Regular assessment of the need to continue central line insertion and maintenance of lines can help reduce the risk of infection to pediatric patients in the ICU. According to results from a study that has just been published in the journal Pediatrics, when ICUs follow practices that are designed specifically for pediatric patients, they have a much higher chance of being successful in reducing infection rates.
The use of these pediatric-specific instructions has helped reduce the number of pediatric infectious in several hospitals. The rate of such infections fell from 5.2 per 1000 central line days to 2.3 per 1000 central line days at 29 participating hospitals.

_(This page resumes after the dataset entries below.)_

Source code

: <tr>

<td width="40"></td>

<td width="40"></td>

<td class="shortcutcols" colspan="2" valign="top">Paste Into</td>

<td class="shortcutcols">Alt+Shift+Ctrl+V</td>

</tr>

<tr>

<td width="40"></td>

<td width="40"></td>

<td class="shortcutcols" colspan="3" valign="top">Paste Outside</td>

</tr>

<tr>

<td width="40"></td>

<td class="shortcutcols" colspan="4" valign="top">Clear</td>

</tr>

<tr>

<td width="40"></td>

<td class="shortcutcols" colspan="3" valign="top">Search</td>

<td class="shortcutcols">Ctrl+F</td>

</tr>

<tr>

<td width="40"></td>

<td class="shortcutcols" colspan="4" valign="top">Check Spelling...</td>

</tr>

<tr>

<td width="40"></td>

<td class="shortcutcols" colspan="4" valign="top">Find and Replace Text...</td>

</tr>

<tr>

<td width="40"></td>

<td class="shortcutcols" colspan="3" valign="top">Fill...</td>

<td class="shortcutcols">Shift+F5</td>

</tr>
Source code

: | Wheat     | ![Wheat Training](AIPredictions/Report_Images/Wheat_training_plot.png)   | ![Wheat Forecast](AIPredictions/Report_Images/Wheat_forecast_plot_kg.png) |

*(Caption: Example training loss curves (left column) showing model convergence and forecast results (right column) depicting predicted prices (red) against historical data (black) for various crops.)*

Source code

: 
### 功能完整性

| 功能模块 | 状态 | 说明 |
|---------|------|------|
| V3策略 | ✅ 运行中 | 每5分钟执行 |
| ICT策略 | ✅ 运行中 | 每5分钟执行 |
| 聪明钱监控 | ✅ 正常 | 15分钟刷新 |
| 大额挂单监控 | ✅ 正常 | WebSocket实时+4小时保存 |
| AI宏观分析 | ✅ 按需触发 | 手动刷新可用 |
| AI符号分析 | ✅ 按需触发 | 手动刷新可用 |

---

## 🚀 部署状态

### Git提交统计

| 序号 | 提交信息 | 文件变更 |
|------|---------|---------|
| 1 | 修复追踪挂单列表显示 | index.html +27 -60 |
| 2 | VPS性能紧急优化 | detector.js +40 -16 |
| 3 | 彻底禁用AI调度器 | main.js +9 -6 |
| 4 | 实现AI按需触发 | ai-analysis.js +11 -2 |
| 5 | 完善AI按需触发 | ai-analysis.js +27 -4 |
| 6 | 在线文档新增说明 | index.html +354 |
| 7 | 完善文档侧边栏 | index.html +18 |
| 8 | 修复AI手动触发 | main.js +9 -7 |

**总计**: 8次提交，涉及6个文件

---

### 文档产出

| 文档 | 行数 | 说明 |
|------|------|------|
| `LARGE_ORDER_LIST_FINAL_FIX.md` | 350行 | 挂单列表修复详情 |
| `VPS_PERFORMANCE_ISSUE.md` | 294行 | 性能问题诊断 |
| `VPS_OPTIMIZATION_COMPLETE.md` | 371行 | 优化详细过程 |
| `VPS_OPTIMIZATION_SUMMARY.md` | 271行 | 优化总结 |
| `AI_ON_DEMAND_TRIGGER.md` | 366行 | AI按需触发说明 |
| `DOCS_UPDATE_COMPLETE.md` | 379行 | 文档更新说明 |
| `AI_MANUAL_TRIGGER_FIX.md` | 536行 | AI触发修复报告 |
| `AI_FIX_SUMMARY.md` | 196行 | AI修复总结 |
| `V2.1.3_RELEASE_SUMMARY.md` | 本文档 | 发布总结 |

The reduction in such infections saved more than 100 lives, and $31 million in health care costs.
The steps that the ICUs followed to reduce infection rates included, among others:
• Hand washing before insertion of the central line • A scrub of chlorhexidine at the insertion site for 30 seconds • Use of an insertion checklist • Sterile barriers for healthcare personnel and patients • Insertion training for healthcare personnel • Daily assessment of whether the central line that is needed • Care for the site using a chlorhexidine scrub
The researchers also point out that the kind of measures that are used to reduce the incidence of central line-associated bloodstream infections in adult patients, are not likely to work when you are dealing with pediatric patients. In adult patients, prevention of infections focuses on insertion of central lines. However, in pediatric patients, regular maintenance of the ports shows greater benefits in reducing infection rates.